ミンチにされた鹿のひき肉をいただいた翌日。

こないだの日曜日、いつものように肉をいただいた。

今回は鹿のミンチ肉、通販で購入した冷凍された1㎏のひき肉。量が量なので日曜日だけで食べきることは出来ず、月曜日そして火曜日とひき肉料理をいただいた。

日曜日は、キーマカレー。

月曜日は、麻婆豆腐。

火曜日は、チリコンカン。

それぞれ国は違えど、おいしく作る基本構造はおなじでスパイスを変えるだけなので失敗がなく、ありがたい。

そして水曜日、朝から横殴りの雨だった。

旅くらいしか趣味といったものがなく、2~3年ごとに住居を変えており、いまは昔の和風建築の家に住まわせてもらっている。

防音も断熱も昔のままなので、梅雨になると畳のカビを気にする必要があるし、冬になるとあまりに寒くて、寝るときは布団のありがたみを痛感する。

家のなかにゲジゲジやコオロギがいるときもあれば、今の季節は庭先でよく大きなムカデが死んでいる。

夜道を運転していると、たまに猪やタヌキとも遭遇する。

うなり声をあげる風の音を聞きながら、コーヒーがしたたる水滴をながめていた時、ふと都市に住んでいたころを思い出した。

雨の音にも気づかず、虫の存在もない、快適な暮らしだった。

コンビニでバイトしていた学生のころは、あふれんばかりに廃棄された弁当や肉の総菜をこっそり鞄にいれてタダ飯を食らっていた。

あのとき「鯖(サバ)がめったに取れない魚だったら高級魚だよな、おいしすぎる。
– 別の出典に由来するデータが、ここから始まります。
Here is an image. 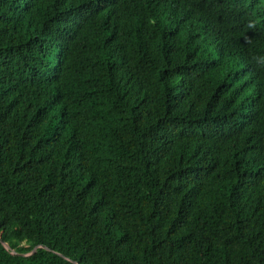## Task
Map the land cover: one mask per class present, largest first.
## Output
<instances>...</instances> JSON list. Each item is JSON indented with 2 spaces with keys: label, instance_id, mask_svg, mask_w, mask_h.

」と思っていたが、こないだ久しぶりに国産の生サバをみたら1匹498円もしておどろいた。

いただいた鹿のひき肉は1㎏1680円、駆除しても買い手がいなくて捨てているジビエだけに、100gあたり168円と格安だった。

安くてうまい肉をいただいた翌日、大粒の雨が屋根をたたいていた。